3. Plan for the Worst Do not listen to conventional wisdom that your ex will “move on” in time. Well-adjusted people move on; high-conflict personalities never quench their thirst for revenge and their desire to feel like “the good one.” Anticipate being dragged into court for minor indiscretions, or worse, total fabrications.

Do not say or write anything that might make you look bad. Respond to even the most frivolous accusations with factual, non-defensive e-mails detailing what actually happened. Document everything; save hostile e-mails, take screen shots of abusive texts, note every violation of your court orders.

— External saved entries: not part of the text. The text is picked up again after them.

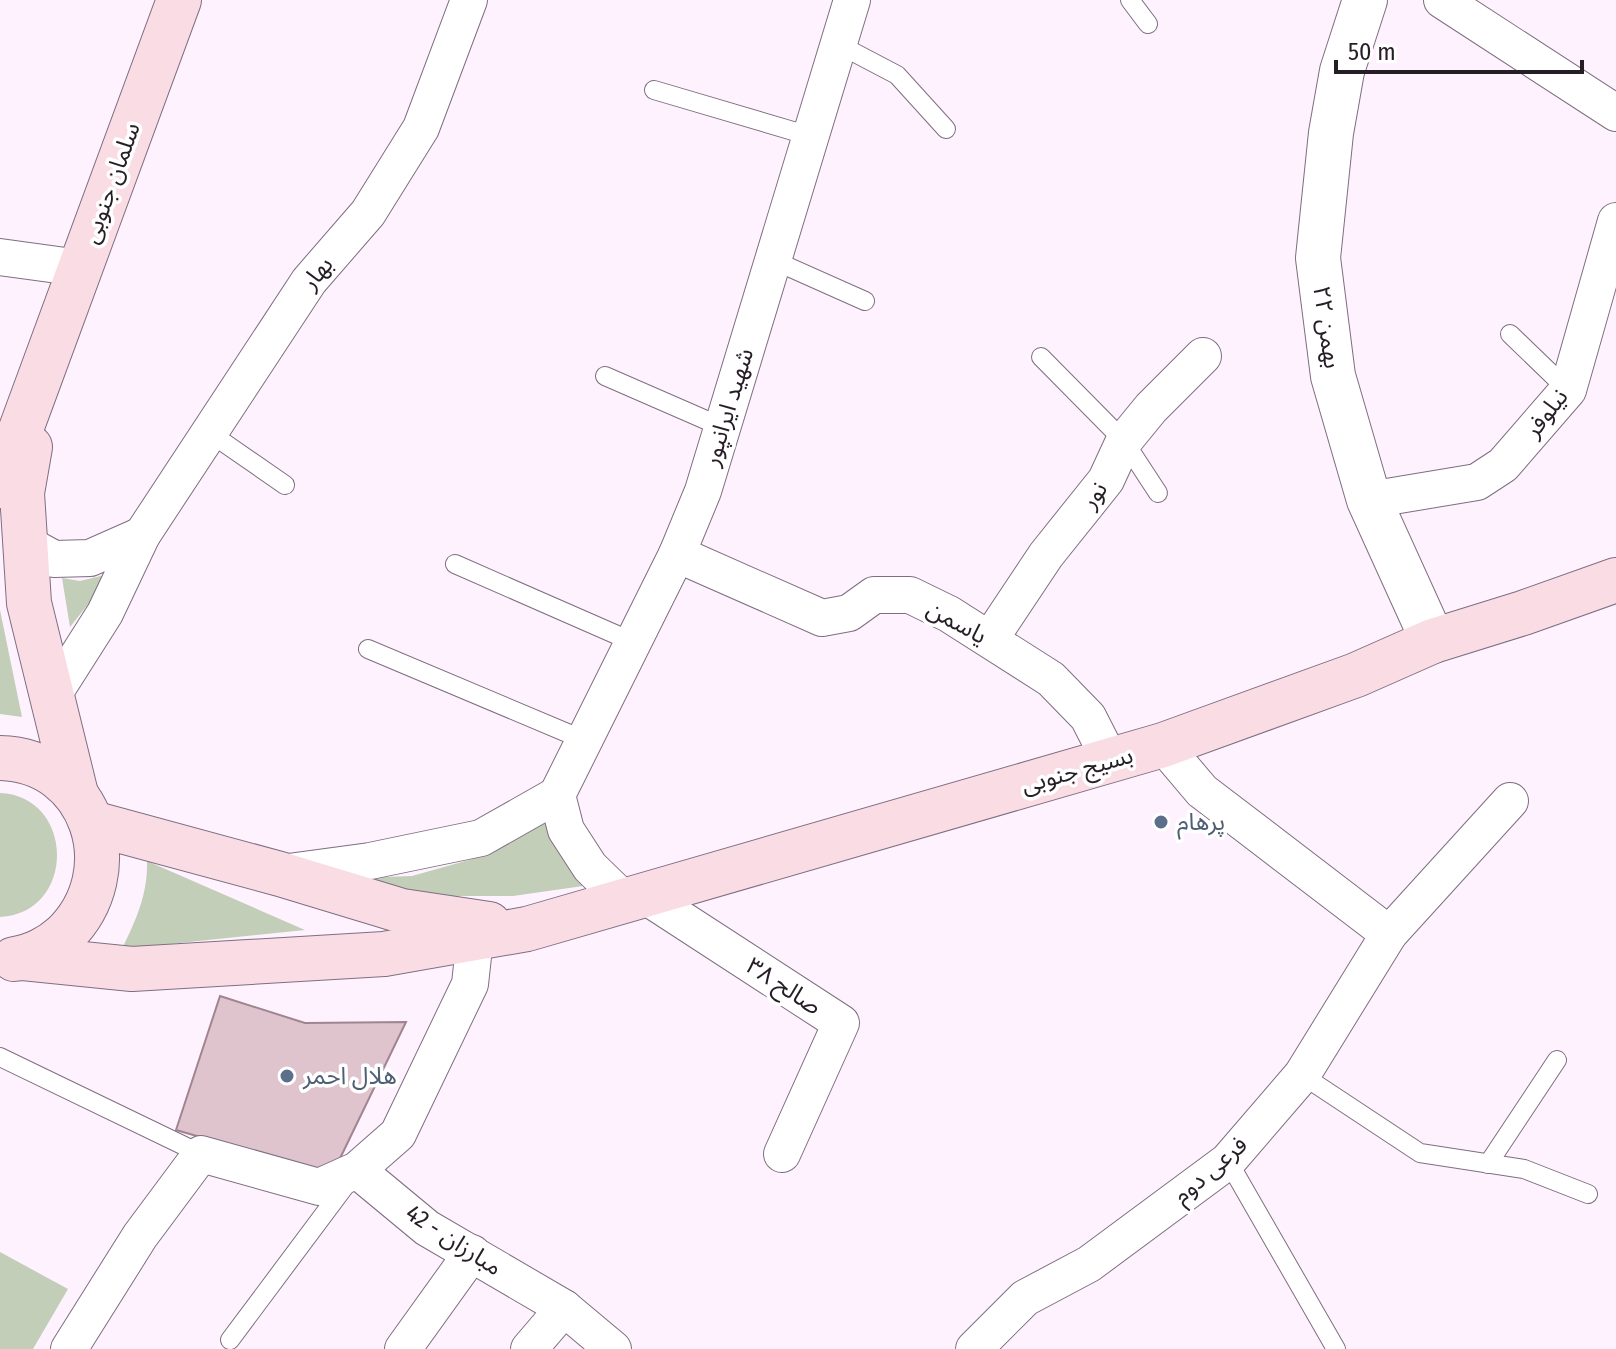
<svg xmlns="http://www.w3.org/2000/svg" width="1616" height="1349" font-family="'Fira Sans Condensed','Noto Sans Arabic',sans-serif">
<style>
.green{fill:#c3ceb9}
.building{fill:#dfc3cd;stroke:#9f858f;stroke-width:2}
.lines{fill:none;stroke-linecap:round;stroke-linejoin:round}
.service-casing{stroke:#7f6e80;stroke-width:20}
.minor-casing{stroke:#7f6e80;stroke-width:38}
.tertiary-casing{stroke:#7f6e80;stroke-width:46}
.secondary-casing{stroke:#7f6e80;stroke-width:46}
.service{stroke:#fff;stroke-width:18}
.minor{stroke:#fff;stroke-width:36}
.tertiary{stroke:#fff;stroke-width:44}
.secondary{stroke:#fadde4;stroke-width:44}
.service-dot{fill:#5c6f8a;stroke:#fff;stroke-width:3}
.labels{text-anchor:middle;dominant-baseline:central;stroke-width:7;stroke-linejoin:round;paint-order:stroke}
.street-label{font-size:24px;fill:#251e25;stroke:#fff}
.service-label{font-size:24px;fill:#4e5e75;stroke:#fff;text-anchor:start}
</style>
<rect width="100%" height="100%" fill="#fef2ff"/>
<g class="green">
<path d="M113,573L70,627L62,578L80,581Z"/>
<path d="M0,610L22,717L0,714Z"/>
<path d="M0,793C75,796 77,913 0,917Z"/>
<path d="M547,820L590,885L513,896H431L356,878L412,876L483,856Z"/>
<path d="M147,861L305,930L122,949C136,920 148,894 147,861Z"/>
<path d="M0,1252L68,1289L33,1349H0Z"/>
</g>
<path class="building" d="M220,996L305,1023L406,1022L332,1175L176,1130Z"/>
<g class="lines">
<defs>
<g id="service">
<path d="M1130,0L1148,24"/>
<path d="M838,44L897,75L946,129"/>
<path d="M654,90L810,136"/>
<path d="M773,260L865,301"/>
<path d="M1510,334L1568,390"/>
<path d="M1041,357L1124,441L1158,493"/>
<path d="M605,376L722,427"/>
<path d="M210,433L285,485"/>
<path d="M455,564L633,642"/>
<path d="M368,649L584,740"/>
<path d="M0,1057L201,1154"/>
<path d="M1302,1075L1420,1153L1524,1169L1588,1194"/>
<path d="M1228,1161L1336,1349"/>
<path d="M1488,1164L1557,1060"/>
<path d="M230,1340L348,1182"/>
</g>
<g id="minor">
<path d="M1442,0L1616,113"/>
<path d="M0,257L80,268"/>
<path d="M1369,500L1477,482L1503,465L1568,390L1616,221"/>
<path d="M142,535L309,281L368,213L421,128L469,0"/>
<path d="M25,543L54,559L90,558L142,535L105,613L51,698"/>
<path d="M677,554L822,618L849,613L874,595H910L949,614L1051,679L1088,717L1110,760"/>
<path d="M990,639L1046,555L1106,480L1124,441L1151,408L1203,356"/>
<path d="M1163,745L1202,791L1389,934"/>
<path d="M557,795L677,554L703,491L852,0"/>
<path d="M557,795L566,830L590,867L626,902"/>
<path d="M281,873L370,861L481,838L557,795"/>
<path d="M647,897L841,1023L782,1154"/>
<path d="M357,1170L427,1228L564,1308L613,1349"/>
<path d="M69,1349L140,1236L201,1154L319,1187L357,1170L398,1134L470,984L475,938"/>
<path d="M403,1349L472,1253"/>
<path d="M529,1349L564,1308"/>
<path d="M974,1349L1025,1298L1089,1264L1228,1161L1302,1075L1389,934L1510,801"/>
</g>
<path id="tertiary" d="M1365,0L1342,71L1331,133L1318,258L1333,376L1369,500L1433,641"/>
<g id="secondary">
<path d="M30,447L22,493L29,603L76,794"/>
<path d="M0,486L179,0"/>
<path d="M0,758C93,760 129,872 64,935C51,947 32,957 14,959"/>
<path d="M92,823L280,874L402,911L489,924"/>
<path d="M23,958L132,969L384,954L527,929L1163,745L1356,675L1433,641L1523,613L1616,580"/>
</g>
</defs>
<use href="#service" class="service-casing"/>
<use href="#minor" class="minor-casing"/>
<use href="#tertiary" class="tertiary-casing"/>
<use href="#secondary" class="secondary-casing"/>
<use href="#service" class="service"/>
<use href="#minor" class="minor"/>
<use href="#tertiary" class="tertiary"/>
<use href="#secondary" class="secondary"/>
</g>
<g class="service-dot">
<circle cx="1161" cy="822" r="8"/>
<circle cx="287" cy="1076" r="8"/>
</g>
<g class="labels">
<g class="street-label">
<text transform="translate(111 183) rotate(-70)">سلمان جنوبی</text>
<text transform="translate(317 273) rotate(-51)">بهار</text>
<text transform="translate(1327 327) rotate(82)">۲۲ بهمن</text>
<text transform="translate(728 407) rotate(-73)">شهید ایرانپور</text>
<text transform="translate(1546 413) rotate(-52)">نیلوفر</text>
<text transform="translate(1094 495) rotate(-55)">نور</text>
<text transform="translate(957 622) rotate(29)">یاسمن</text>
<text transform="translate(1077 770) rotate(-16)">بسیج جنوبی</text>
<text transform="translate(784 986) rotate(33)">صالح ۳۸</text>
<text transform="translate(1210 1170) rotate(-41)">فرعی دوم</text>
<text transform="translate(454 1240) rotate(33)">مبارزان - 42</text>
</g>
<g class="service-label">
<text x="1177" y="822">پرهام</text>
<text x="303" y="1076">هلال احمر</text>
</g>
</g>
<path d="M1336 60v12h246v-12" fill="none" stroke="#251e25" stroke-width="4"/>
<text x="1348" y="60" font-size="24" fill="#251e25" stroke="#ffffff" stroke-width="6" paint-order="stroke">50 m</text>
</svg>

4. Never Admit a Mistake You can, and should be, accountable for your part in the end of the marriage. But be accountable in a safe environment: therapy, 12-step groups, or in the company of trusted family and friends.

Do not admit wrongdoing to your high-conflict ex, especially in writing. Apologizing will not create a more amicable relationship. A high-conflict ex will interpret your apology as proof that you are the mentally ill, incompetent, stupid person she says you are. Even admissions of minor mistakes can be twisted into admissions of heinous acts and spur a high-conflict ex to take you to court, or simply broadcast to everyone with whom they come in contact that you are a terrible person.

5. Stop Trying to Co-Parent I have written before about the one-size-fits-all co-parenting model. Well-meaning, but misinformed therapists do targets of high-conflict personalities a huge disservice by advising them that they can, and should, co-parent. Certainly, an amicable co-parenting relationship is ideal for children. But attempts to co-parent with a narcissist or a borderline will keep you engaged in battle. You will forever be on the receiving end of intrusive, controlling, chaotic behaviors which will make you and your kids crazy.

Parallel parenting is the only paradigm that should be recommended to people with personality-disordered exes. This means that you give up the fantasy that you can have consistency between homes, or appear as a united front. The more high-conflict your ex is, the more you will need to separate yourself and your parenting. This may mean hosting separate birthday parties, scheduling separate parent-teacher conferences and not sharing what goes on in your house.

While you may feel that you are sending a terrible message to your children by limiting contact with their other parent, you are actually protecting them by minimizing the potential for conflict.

Targets of high-conflict personalities need to accept that it isn’t wise to be “authentic” with their ex. Strategic, limited disclosures and iron-clad boundaries are essential tools in managing a high-conflict divorce. While it may seem paradoxical, true authenticity comes from holding on to one’s sense of self while gracefully disengaging from a narcissist.